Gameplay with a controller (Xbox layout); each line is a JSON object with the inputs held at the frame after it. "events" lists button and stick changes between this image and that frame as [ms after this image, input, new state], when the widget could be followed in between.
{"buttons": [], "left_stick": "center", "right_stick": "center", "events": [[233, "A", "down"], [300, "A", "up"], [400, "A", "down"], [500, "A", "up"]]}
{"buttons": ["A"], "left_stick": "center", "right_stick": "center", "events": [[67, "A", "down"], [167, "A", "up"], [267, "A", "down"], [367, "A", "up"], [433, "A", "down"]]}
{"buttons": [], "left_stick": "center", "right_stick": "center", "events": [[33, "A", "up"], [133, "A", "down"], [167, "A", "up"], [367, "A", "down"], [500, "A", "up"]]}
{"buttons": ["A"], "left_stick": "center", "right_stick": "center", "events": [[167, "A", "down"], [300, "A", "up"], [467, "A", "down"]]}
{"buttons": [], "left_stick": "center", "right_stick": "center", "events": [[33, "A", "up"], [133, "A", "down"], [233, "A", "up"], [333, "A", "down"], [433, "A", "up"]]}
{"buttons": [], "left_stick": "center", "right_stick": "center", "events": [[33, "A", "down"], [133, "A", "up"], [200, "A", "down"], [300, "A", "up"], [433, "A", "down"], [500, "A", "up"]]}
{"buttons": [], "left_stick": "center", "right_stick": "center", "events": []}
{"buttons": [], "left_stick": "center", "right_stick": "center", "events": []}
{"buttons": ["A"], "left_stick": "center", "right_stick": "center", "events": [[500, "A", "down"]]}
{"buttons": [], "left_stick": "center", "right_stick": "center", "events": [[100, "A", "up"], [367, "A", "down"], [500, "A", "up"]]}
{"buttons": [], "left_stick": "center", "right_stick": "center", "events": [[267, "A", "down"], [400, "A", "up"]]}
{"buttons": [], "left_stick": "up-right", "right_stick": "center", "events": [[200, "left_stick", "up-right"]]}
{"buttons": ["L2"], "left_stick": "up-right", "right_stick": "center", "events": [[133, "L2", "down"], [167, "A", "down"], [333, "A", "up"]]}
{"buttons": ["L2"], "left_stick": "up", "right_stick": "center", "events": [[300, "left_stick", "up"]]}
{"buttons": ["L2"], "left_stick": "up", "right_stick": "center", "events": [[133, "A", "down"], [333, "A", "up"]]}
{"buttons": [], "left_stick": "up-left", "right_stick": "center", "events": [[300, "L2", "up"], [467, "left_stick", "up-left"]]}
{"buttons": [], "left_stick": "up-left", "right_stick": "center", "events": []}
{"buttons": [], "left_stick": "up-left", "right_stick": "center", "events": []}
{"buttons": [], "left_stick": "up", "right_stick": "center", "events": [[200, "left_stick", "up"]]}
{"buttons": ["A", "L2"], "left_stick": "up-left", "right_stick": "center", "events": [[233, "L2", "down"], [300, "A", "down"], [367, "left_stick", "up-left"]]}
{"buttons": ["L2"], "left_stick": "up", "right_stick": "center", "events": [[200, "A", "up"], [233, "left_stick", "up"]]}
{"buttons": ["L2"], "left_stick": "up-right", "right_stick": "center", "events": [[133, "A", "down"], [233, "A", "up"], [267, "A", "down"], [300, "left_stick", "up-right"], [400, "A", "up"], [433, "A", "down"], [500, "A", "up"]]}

WHAT IS BEING ASKED:
Every record is to be retyped exactly as given.

EXPECTED OUTPUT:
Gameplay with a controller (Xbox layout); each line is a JSON object with the inputs held at the frame after it. "events" lists button and stick changes between this image and that frame as [ms after this image, input, new state], when the widget could be followed in between.
{"buttons": [], "left_stick": "center", "right_stick": "center", "events": [[233, "A", "down"], [300, "A", "up"], [400, "A", "down"], [500, "A", "up"]]}
{"buttons": ["A"], "left_stick": "center", "right_stick": "center", "events": [[67, "A", "down"], [167, "A", "up"], [267, "A", "down"], [367, "A", "up"], [433, "A", "down"]]}
{"buttons": [], "left_stick": "center", "right_stick": "center", "events": [[33, "A", "up"], [133, "A", "down"], [167, "A", "up"], [367, "A", "down"], [500, "A", "up"]]}
{"buttons": ["A"], "left_stick": "center", "right_stick": "center", "events": [[167, "A", "down"], [300, "A", "up"], [467, "A", "down"]]}
{"buttons": [], "left_stick": "center", "right_stick": "center", "events": [[33, "A", "up"], [133, "A", "down"], [233, "A", "up"], [333, "A", "down"], [433, "A", "up"]]}
{"buttons": [], "left_stick": "center", "right_stick": "center", "events": [[33, "A", "down"], [133, "A", "up"], [200, "A", "down"], [300, "A", "up"], [433, "A", "down"], [500, "A", "up"]]}
{"buttons": [], "left_stick": "center", "right_stick": "center", "events": []}
{"buttons": [], "left_stick": "center", "right_stick": "center", "events": []}
{"buttons": ["A"], "left_stick": "center", "right_stick": "center", "events": [[500, "A", "down"]]}
{"buttons": [], "left_stick": "center", "right_stick": "center", "events": [[100, "A", "up"], [367, "A", "down"], [500, "A", "up"]]}
{"buttons": [], "left_stick": "center", "right_stick": "center", "events": [[267, "A", "down"], [400, "A", "up"]]}
{"buttons": [], "left_stick": "up-right", "right_stick": "center", "events": [[200, "left_stick", "up-right"]]}
{"buttons": ["L2"], "left_stick": "up-right", "right_stick": "center", "events": [[133, "L2", "down"], [167, "A", "down"], [333, "A", "up"]]}
{"buttons": ["L2"], "left_stick": "up", "right_stick": "center", "events": [[300, "left_stick", "up"]]}
{"buttons": ["L2"], "left_stick": "up", "right_stick": "center", "events": [[133, "A", "down"], [333, "A", "up"]]}
{"buttons": [], "left_stick": "up-left", "right_stick": "center", "events": [[300, "L2", "up"], [467, "left_stick", "up-left"]]}
{"buttons": [], "left_stick": "up-left", "right_stick": "center", "events": []}
{"buttons": [], "left_stick": "up-left", "right_stick": "center", "events": []}
{"buttons": [], "left_stick": "up", "right_stick": "center", "events": [[200, "left_stick", "up"]]}
{"buttons": ["A", "L2"], "left_stick": "up-left", "right_stick": "center", "events": [[233, "L2", "down"], [300, "A", "down"], [367, "left_stick", "up-left"]]}
{"buttons": ["L2"], "left_stick": "up", "right_stick": "center", "events": [[200, "A", "up"], [233, "left_stick", "up"]]}
{"buttons": ["L2"], "left_stick": "up-right", "right_stick": "center", "events": [[133, "A", "down"], [233, "A", "up"], [267, "A", "down"], [300, "left_stick", "up-right"], [400, "A", "up"], [433, "A", "down"], [500, "A", "up"]]}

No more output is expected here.